'I should like,' he began, 'to stay a little longer, of course, but I must go; the covert shooting is at hand, and Earlshaugh must wait me.'
'It is more than some do there, papa thinks.'
'The more reason for me to go, cousin,' said he, with darkening face.
'Go—and the sooner the better,' thought Hester bitterly; 'there is now no middle course for me—for us; we must be everything or nothing to each other—and nothing it is!'
'Good-night, Hester dear,' said he, still lingering. 'Adieu, Annot. I shall be off to-morrow by gunfire, as we say in barracks, when all are asleep in Merlwood.'
'Good-night.'
And so they parted, but not finally.
Early though the hour next day, Hester was too active by habit, too much of a housewife, and too kind of heart to permit him to depart without being down betimes to give him a cup of coffee and to see him ere he went, despite his laboured apologies. How fresh and bright Hester seemed in her white morning dress, with all its frills—fresh from her bath, and both clear-skinned and fair, as only a dark-haired and dark-eyed girl usually looks at such a time, requiring none of that powdering and other odious process now known as 'making up.' Annot's low curtains remained closely drawn, and there was no sign of that young lady, for the sun was barely over the woods of Hawthornden.
Hester tendered her soft cheek for Roland's farewell salute, and carried it bravely off—better even than he did, as with a wave of the hand he was driven away.

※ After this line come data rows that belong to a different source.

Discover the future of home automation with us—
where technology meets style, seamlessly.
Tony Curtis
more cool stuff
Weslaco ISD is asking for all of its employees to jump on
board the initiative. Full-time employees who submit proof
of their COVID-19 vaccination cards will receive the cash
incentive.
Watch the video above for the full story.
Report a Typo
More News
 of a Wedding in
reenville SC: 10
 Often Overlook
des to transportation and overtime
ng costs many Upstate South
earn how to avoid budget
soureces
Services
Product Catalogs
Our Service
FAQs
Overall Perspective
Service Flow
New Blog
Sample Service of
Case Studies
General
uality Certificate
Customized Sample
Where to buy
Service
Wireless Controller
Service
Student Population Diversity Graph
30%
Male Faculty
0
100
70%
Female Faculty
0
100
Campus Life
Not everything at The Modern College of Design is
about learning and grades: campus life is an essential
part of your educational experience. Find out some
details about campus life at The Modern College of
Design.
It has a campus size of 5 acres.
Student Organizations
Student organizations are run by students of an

He was gone—gone, and had ceased to be hers. Lingeringly the girl looked around her. To Hester every flower and shrub in the garden seemed to have a voice and say so. Every inanimate object told her so again and again. Fragments of his cigar lay about the gravel walks; there yet swung his hammock between the trees; and there was almost no task she could attempt now that was not associated with him, and, worse than all, with Annot Drummond.